Named joint coordinates:
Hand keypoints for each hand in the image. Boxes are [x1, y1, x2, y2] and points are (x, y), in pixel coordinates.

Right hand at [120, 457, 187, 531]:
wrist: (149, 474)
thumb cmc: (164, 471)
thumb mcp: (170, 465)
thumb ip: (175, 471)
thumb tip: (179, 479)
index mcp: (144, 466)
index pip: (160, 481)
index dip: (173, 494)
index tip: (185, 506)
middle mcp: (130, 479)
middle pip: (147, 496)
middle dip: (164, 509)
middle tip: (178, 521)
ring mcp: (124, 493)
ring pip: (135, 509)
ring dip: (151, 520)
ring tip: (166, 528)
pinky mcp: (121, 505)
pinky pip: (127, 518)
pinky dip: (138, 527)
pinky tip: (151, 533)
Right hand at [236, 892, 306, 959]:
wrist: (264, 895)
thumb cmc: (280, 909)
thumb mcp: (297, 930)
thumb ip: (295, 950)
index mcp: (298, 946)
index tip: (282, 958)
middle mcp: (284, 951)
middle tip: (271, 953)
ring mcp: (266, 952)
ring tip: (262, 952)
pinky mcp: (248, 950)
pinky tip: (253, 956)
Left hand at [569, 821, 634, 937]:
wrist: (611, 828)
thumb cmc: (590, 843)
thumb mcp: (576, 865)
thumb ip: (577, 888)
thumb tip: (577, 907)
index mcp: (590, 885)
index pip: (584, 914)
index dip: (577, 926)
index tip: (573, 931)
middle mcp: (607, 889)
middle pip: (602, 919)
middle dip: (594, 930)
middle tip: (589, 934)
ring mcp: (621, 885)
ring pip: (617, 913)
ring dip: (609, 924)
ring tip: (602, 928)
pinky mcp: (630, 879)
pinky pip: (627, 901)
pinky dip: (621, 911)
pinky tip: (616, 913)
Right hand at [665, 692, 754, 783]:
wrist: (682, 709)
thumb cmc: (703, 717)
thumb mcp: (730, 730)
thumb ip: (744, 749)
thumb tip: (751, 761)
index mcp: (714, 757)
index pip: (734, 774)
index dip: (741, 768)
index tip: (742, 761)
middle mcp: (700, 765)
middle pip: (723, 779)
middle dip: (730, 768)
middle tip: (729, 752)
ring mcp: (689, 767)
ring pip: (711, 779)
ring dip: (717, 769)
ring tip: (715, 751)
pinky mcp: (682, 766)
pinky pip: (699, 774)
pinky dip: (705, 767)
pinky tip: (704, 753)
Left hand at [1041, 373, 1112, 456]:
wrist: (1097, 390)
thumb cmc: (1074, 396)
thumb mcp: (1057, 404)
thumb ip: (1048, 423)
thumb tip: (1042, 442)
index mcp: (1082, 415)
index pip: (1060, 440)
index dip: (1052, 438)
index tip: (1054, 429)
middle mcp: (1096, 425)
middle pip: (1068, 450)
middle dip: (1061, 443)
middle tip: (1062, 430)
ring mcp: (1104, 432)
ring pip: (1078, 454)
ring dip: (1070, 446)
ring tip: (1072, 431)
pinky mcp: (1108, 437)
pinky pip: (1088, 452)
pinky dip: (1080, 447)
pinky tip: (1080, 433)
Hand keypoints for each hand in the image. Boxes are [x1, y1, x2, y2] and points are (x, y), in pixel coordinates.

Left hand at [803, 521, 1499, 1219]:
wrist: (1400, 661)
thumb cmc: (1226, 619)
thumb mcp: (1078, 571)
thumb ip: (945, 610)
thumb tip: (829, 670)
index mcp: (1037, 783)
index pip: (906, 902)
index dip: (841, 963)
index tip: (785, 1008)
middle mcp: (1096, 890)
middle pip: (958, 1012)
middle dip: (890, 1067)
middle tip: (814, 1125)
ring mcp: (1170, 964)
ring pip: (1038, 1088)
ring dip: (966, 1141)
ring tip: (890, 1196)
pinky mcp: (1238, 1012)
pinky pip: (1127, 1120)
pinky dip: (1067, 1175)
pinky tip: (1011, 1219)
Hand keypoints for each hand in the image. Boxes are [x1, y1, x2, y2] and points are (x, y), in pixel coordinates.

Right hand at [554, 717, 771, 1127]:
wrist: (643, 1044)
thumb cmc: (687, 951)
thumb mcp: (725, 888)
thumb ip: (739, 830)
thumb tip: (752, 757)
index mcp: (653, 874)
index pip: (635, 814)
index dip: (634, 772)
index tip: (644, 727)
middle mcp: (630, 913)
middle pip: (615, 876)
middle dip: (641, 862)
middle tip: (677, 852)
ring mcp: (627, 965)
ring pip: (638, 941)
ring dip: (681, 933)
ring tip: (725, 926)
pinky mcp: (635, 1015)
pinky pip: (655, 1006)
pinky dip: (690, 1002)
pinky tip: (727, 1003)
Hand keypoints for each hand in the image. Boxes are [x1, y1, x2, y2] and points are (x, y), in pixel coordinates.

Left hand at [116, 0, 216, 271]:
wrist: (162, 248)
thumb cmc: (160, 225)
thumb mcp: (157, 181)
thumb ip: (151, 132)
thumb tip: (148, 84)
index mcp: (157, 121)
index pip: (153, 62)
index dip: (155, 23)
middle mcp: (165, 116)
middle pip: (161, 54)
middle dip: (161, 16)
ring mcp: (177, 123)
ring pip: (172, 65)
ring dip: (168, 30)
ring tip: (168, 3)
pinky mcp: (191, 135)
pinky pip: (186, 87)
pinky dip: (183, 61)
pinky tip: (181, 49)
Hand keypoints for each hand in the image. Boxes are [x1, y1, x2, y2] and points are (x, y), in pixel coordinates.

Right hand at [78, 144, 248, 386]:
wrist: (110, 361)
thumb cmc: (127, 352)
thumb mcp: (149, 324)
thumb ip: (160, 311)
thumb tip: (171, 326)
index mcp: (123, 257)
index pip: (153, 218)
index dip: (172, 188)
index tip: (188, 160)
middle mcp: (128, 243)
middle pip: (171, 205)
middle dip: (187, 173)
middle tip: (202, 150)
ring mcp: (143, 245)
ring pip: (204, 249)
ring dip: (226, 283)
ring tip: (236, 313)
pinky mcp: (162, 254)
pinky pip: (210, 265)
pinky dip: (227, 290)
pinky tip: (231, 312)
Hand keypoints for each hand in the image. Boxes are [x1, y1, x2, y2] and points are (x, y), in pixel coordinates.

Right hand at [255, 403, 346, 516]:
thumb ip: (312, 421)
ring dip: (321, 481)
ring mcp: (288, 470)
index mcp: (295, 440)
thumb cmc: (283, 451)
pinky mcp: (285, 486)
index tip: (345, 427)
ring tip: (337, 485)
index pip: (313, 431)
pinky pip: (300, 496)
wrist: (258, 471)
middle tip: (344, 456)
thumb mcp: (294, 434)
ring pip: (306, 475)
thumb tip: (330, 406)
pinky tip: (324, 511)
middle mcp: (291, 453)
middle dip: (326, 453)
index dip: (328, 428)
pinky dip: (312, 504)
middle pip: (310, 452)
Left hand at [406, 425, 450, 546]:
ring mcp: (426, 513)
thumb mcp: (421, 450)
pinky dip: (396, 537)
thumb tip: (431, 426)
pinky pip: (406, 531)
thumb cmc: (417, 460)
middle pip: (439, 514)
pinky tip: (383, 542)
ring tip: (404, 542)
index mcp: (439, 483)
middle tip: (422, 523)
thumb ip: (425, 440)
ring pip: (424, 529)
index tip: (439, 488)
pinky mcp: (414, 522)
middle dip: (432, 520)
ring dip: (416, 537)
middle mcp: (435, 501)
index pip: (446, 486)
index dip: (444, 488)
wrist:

§ **About this task**
Without leaving anything out, repeat every entry shown above.

§ **Task response**
Hand keypoints for each hand in the image. Boxes are [x1, y1, x2, y2] and points are (x, y), in pixel coordinates.

Right hand at [120, 457, 187, 531]:
wrist: (149, 474)
thumb cmc: (164, 471)
thumb mcp: (170, 465)
thumb ip: (175, 471)
thumb tip: (179, 479)
index mcp: (144, 466)
index pip: (160, 481)
index dip: (173, 494)
index tip: (185, 506)
middle mcp: (130, 479)
middle pip: (147, 496)
middle dip: (164, 509)
middle tip: (178, 521)
ring mcp: (124, 493)
ring pip: (135, 509)
ring dip: (151, 520)
ring tip: (166, 528)
pinky mcp: (121, 505)
pinky pip: (127, 518)
pinky dip: (138, 527)
pinky tip: (151, 533)
Right hand at [236, 892, 306, 959]:
wrist: (264, 895)
thumb cmc: (280, 909)
thumb mcp: (297, 930)
thumb ip: (295, 950)
index mcp: (298, 946)
index tip: (282, 958)
middle mcp: (284, 951)
middle tip: (271, 953)
ring mcp: (266, 952)
ring tip: (262, 952)
pinky mcp: (248, 950)
pinky tip: (253, 956)
Left hand at [569, 821, 634, 937]:
wrist: (611, 828)
thumb cmc: (590, 843)
thumb mcp: (576, 865)
thumb ip: (577, 888)
thumb tip: (577, 907)
index mcp: (590, 885)
index pip: (584, 914)
index dip: (577, 926)
index tip: (573, 931)
middle mcp: (607, 889)
middle pip: (602, 919)
middle dip: (594, 930)
middle tip: (589, 934)
ring mcp: (621, 885)
ring pip: (617, 913)
ring dip: (609, 924)
ring tip: (602, 928)
pinky mcp: (630, 879)
pinky pip: (627, 901)
pinky dip: (621, 911)
pinky tip: (616, 913)
Right hand at [665, 692, 754, 783]:
wrist: (682, 709)
thumb cmc: (703, 717)
thumb mcp: (730, 730)
thumb ip: (744, 749)
thumb tip: (751, 761)
index mcp: (714, 757)
index pip: (734, 774)
index dip: (741, 768)
index tip: (742, 761)
middle mcp: (700, 765)
middle pip: (723, 779)
middle dip: (730, 768)
middle tip: (729, 752)
ring mcp: (689, 767)
ring pip: (711, 779)
ring dip: (717, 769)
ring tip: (715, 751)
pinky mcp: (682, 766)
pinky pip: (699, 774)
pinky dip: (705, 767)
pinky tip: (704, 753)
Left hand at [1041, 373, 1112, 456]:
wrist: (1097, 390)
thumb cmc: (1074, 396)
thumb mcp: (1057, 404)
thumb ip: (1048, 423)
thumb tip: (1042, 442)
index mcp: (1082, 415)
index pip: (1060, 440)
index dip: (1052, 438)
index tip: (1054, 429)
middle mcp: (1096, 425)
middle pip: (1068, 450)
middle dip: (1061, 443)
middle tip: (1062, 430)
ring mcp: (1104, 432)
ring pip: (1078, 454)
ring dip: (1070, 446)
ring tip: (1072, 431)
pinky mcp: (1108, 437)
pinky pip: (1088, 452)
pinky dip: (1080, 447)
pinky tip: (1080, 433)
Hand keypoints for each hand in the image. Boxes are [x1, y1, x2, y2] and points are (x, y), in pixel coordinates.

Left hand at [803, 521, 1499, 1219]:
wrist: (1400, 661)
thumb cmc: (1226, 619)
thumb mcp: (1078, 571)
thumb ip: (945, 610)
thumb tip: (829, 670)
index mcp: (1037, 783)
index pip: (906, 902)
index dip: (841, 963)
index tip: (785, 1008)
middle mcp: (1096, 890)
middle pip: (958, 1012)
middle dip: (890, 1067)
middle tip: (814, 1125)
ring mcp: (1170, 964)
ring pip: (1038, 1088)
ring dip: (966, 1141)
ring tip: (890, 1196)
pinky mcp: (1238, 1012)
pinky pip: (1127, 1120)
pinky dip: (1067, 1175)
pinky tip: (1011, 1219)
Hand keypoints for each hand in the image. Boxes are [x1, y1, x2, y2] and points are (x, y), in pixel coordinates.

Right hand at [554, 717, 771, 1127]:
wrist: (643, 1044)
thumb cmc: (687, 951)
thumb mcp: (725, 888)
thumb ip: (739, 830)
thumb tip: (752, 757)
index mcp: (653, 874)
index pip: (635, 814)
index dip: (634, 772)
index tip: (644, 727)
middle mcp: (630, 913)
middle pip: (615, 876)
middle dip: (641, 862)
middle tip: (677, 852)
ring mcp: (627, 965)
ring pip: (638, 941)
ring dip: (681, 933)
ring tip: (725, 926)
pinky mcp: (635, 1015)
pinky pip: (655, 1006)
pinky dip: (690, 1002)
pinky tip: (727, 1003)
Hand keypoints for each hand in the image. Boxes are [x1, y1, x2, y2] and points are (x, y), in pixel coordinates.

Left hand at [116, 0, 216, 271]:
wrist: (162, 248)
thumb cmc: (160, 225)
thumb mcp: (157, 181)
thumb ip: (151, 132)
thumb tip: (148, 84)
index mcp: (157, 121)
index pip: (153, 62)
index dip: (155, 23)
middle mcp: (165, 116)
middle pip: (161, 54)
middle dip: (161, 16)
ring mcp: (177, 123)
ring pip: (172, 65)
ring dip: (168, 30)
ring tip: (168, 3)
pinky mcp: (191, 135)
pinky pip: (186, 87)
pinky dip: (183, 61)
pinky tip: (181, 49)
Hand keypoints for each hand in the image. Boxes are [x1, y1, x2, y2] and points are (x, y), in pixel coordinates.

Right hand at [78, 144, 248, 386]:
wrist: (110, 361)
thumb cmc: (127, 352)
thumb mcp: (149, 324)
thumb ip: (160, 311)
thumb tip: (171, 326)
index mcp: (123, 257)
index pip: (153, 218)
index dip: (172, 188)
index tip: (188, 160)
middle mcp: (128, 243)
middle pip: (171, 205)
middle dip: (187, 173)
middle tip: (202, 150)
ring mcp: (143, 245)
ring pip: (204, 249)
ring dip: (226, 283)
ring tip: (236, 313)
pinky mcp: (162, 254)
pinky pip: (210, 265)
pinky dip: (227, 290)
pinky tip: (231, 312)
Hand keypoints for each hand in the image. Boxes are [x1, y1, x2, y2] and points are (x, y), in pixel coordinates.

Right hand at [255, 403, 346, 516]:
thumb ip: (312, 421)
ring dip: (321, 481)
ring mcp: (288, 470)
index mcp: (295, 440)
thumb cmc: (283, 451)
pinky mcp: (285, 486)
index tip: (345, 427)
ring tip: (337, 485)
index pip: (313, 431)
pinky pip: (300, 496)
wrist: (258, 471)
middle tip: (344, 456)
thumb mcp: (294, 434)
ring pip: (306, 475)
thumb tip: (330, 406)
pinky tip: (324, 511)
middle mcp: (291, 453)
middle dip: (326, 453)
index dip: (328, 428)
pinky dip: (312, 504)
middle pip: (310, 452)
Left hand at [406, 425, 450, 546]:
ring mcp: (426, 513)
thumb mcp: (421, 450)
pinky dip: (396, 537)
thumb tip: (431, 426)
pinky pip: (406, 531)
thumb cmc: (417, 460)
middle pip: (439, 514)
pinky tip: (383, 542)
ring tip: (404, 542)
index mcp: (439, 483)
middle tip: (422, 523)
thumb ip: (425, 440)
ring pip: (424, 529)
index tip: (439, 488)
pinky mcp: (414, 522)
middle dip: (432, 520)
ring dip: (416, 537)
middle mcp: (435, 501)
index pip: (446, 486)
index dip: (444, 488)
wrist:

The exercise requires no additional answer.